Start of DATA SECTION

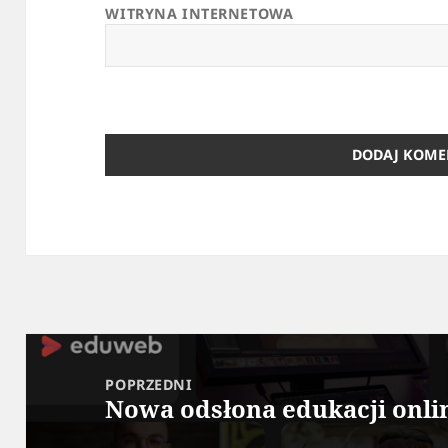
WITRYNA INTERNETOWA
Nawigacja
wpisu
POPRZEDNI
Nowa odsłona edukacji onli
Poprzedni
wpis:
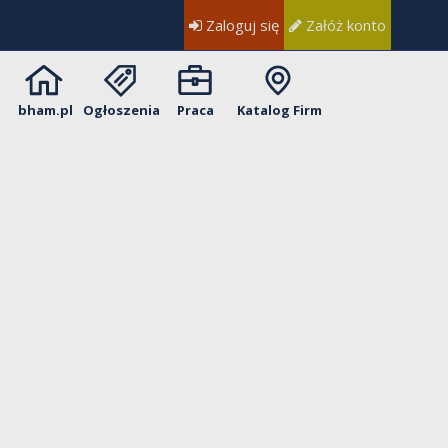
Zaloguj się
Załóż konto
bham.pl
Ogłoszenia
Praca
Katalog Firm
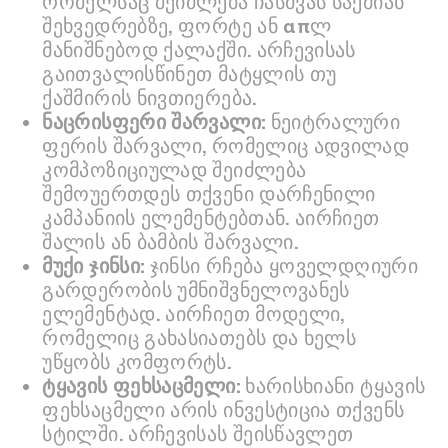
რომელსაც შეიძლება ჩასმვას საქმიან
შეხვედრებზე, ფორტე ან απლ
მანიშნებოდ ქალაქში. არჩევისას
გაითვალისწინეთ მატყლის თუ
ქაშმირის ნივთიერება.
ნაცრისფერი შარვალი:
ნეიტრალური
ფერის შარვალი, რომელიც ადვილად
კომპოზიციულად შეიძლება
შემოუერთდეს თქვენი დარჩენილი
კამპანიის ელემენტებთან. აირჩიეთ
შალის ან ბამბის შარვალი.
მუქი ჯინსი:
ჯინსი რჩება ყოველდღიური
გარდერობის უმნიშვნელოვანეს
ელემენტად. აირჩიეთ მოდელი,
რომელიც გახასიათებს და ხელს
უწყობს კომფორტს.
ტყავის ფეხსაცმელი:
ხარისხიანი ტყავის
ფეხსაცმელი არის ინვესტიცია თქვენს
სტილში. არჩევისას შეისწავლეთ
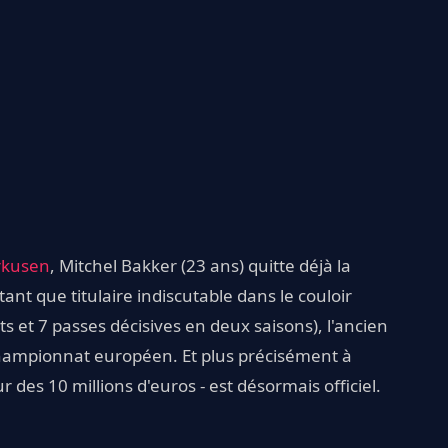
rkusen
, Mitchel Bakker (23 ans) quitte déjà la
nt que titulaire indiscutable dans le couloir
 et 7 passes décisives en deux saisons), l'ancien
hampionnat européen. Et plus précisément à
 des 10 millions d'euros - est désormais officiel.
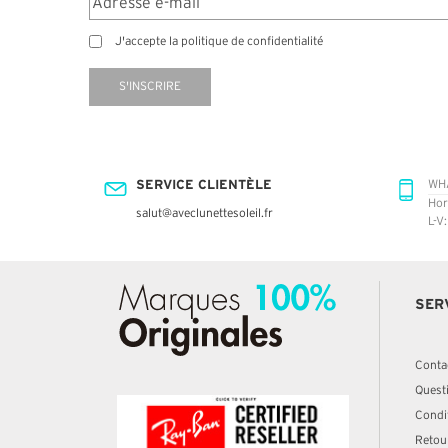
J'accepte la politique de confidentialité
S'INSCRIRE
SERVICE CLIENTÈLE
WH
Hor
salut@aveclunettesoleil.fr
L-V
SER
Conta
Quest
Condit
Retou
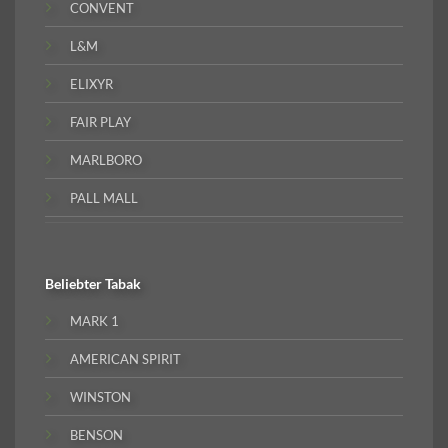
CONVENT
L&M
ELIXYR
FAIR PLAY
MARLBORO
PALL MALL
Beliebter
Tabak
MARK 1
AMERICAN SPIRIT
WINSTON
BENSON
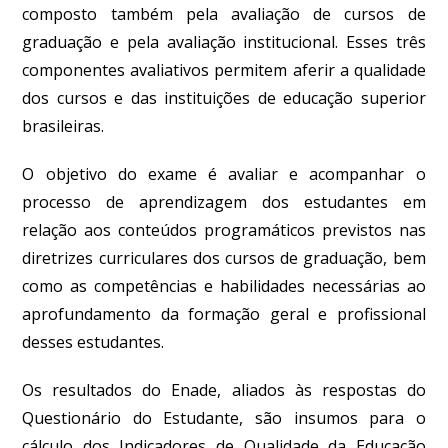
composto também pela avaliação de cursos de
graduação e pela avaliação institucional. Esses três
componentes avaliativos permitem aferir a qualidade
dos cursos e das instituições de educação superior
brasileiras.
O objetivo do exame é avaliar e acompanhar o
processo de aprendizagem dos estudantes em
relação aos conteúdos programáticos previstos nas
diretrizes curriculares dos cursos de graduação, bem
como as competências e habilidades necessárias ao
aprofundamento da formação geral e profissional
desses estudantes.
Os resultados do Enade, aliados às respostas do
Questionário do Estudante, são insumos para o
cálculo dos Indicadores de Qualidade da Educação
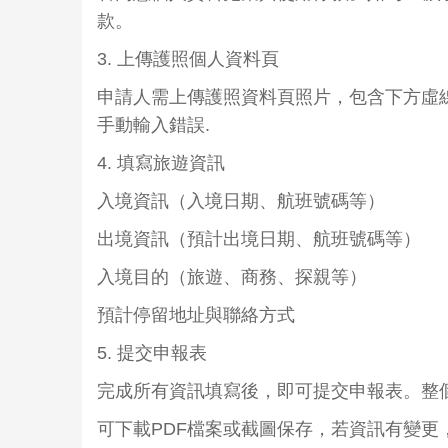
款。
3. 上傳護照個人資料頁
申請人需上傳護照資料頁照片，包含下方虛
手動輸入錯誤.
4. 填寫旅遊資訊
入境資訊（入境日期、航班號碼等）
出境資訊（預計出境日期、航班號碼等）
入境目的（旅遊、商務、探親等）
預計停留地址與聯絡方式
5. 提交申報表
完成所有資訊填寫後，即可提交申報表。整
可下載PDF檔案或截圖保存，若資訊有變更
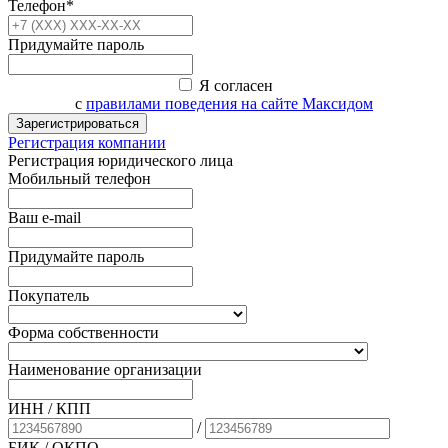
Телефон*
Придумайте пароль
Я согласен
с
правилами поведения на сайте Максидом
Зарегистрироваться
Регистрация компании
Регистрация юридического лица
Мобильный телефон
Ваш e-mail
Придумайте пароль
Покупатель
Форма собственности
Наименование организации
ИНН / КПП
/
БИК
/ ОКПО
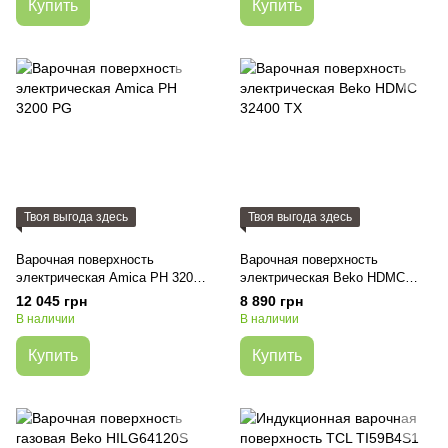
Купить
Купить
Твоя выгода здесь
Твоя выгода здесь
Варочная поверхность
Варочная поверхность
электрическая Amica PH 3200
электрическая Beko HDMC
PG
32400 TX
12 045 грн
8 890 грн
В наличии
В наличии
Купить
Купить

End of DATA SECTION

→ YOUR OBJECTIVE: Leave the pictures out and print every record exactly.

→ ANSWER FOR THIS EXERCISE:
WITRYNA INTERNETOWA
Nawigacja
wpisu
POPRZEDNI
Nowa odsłona edukacji onli
Poprzedni
wpis:
Zaloguj się
Załóż konto
bham.pl
Ogłoszenia
Praca
Katalog Firm
რომელსაც შეიძლება ჩასმვას საქმიან
შეხვედრებზე, ფორტე ან απლ
მანიშნებოდ ქალაქში. არჩევისას
გაითვალისწინეთ მატყლის თუ
ქაშმირის ნივთიერება.
ნაცრისფერი შარვალი:
ნეიტრალური
ფერის შარვალი, რომელიც ადვილად
კომპოზიციულად შეიძლება
შემოუერთდეს თქვენი დარჩენილი
კამპანიის ელემენტებთან. აირჩიეთ
შალის ან ბამბის შარვალი.
მუქი ჯინსი:
ჯინსი რჩება ყოველდღიური
გარდერობის უმნიშვნელოვანეს
ელემენტად. აირჩიეთ მოდელი,
რომელიც გახასიათებს და ხელს
უწყობს კომფორტს.
ტყავის ფეხსაცმელი:
ხარისხიანი ტყავის
ფეხსაცმელი არის ინვესტიცია თქვენს
სტილში. არჩევისას შეისწავლეთ
rkusen
, Mitchel Bakker (23 ans) quitte déjà la
nt que titulaire indiscutable dans le couloir
 et 7 passes décisives en deux saisons), l'ancien
hampionnat européen. Et plus précisément à
 des 10 millions d'euros - est désormais officiel.
J'accepte la politique de confidentialité
S'INSCRIRE
SERVICE CLIENTÈLE
WH
Hor
salut@aveclunettesoleil.fr
L-V
SER
Conta
Quest
Condit
Retou
CONVENT
L&M
ELIXYR
FAIR PLAY
MARLBORO
PALL MALL
Beliebter
Tabak
MARK 1
AMERICAN SPIRIT
WINSTON
BENSON
composto também pela avaliação de cursos de
graduação e pela avaliação institucional. Esses três
componentes avaliativos permitem aferir a qualidade
dos cursos e das instituições de educação superior
brasileiras.
O objetivo do exame é avaliar e acompanhar o
processo de aprendizagem dos estudantes em
relação aos conteúdos programáticos previstos nas
diretrizes curriculares dos cursos de graduação, bem
como as competências e habilidades necessárias ao
aprofundamento da formação geral e profissional
desses estudantes.
Os resultados do Enade, aliados às respostas do
Questionário do Estudante, são insumos para o
cálculo dos Indicadores de Qualidade da Educação
款。
3. 上傳護照個人資料頁
申請人需上傳護照資料頁照片，包含下方虛
手動輸入錯誤.
4. 填寫旅遊資訊
入境資訊（入境日期、航班號碼等）
出境資訊（預計出境日期、航班號碼等）
入境目的（旅遊、商務、探親等）
預計停留地址與聯絡方式
5. 提交申報表
完成所有資訊填寫後，即可提交申報表。整
可下載PDF檔案或截圖保存，若資訊有變更
Телефон*
Придумайте пароль
Я согласен
с
правилами поведения на сайте Максидом
Зарегистрироваться
Регистрация компании
Регистрация юридического лица
Мобильный телефон
Ваш e-mail
Придумайте пароль
Покупатель
Форма собственности
Наименование организации
ИНН / КПП
/
БИК
/ ОКПО
Купить
Купить
Твоя выгода здесь
Твоя выгода здесь
Варочная поверхность
Варочная поверхность
электрическая Amica PH 3200
электрическая Beko HDMC
PG
32400 TX
12 045 грн
8 890 грн
В наличии
В наличии
Купить
Купить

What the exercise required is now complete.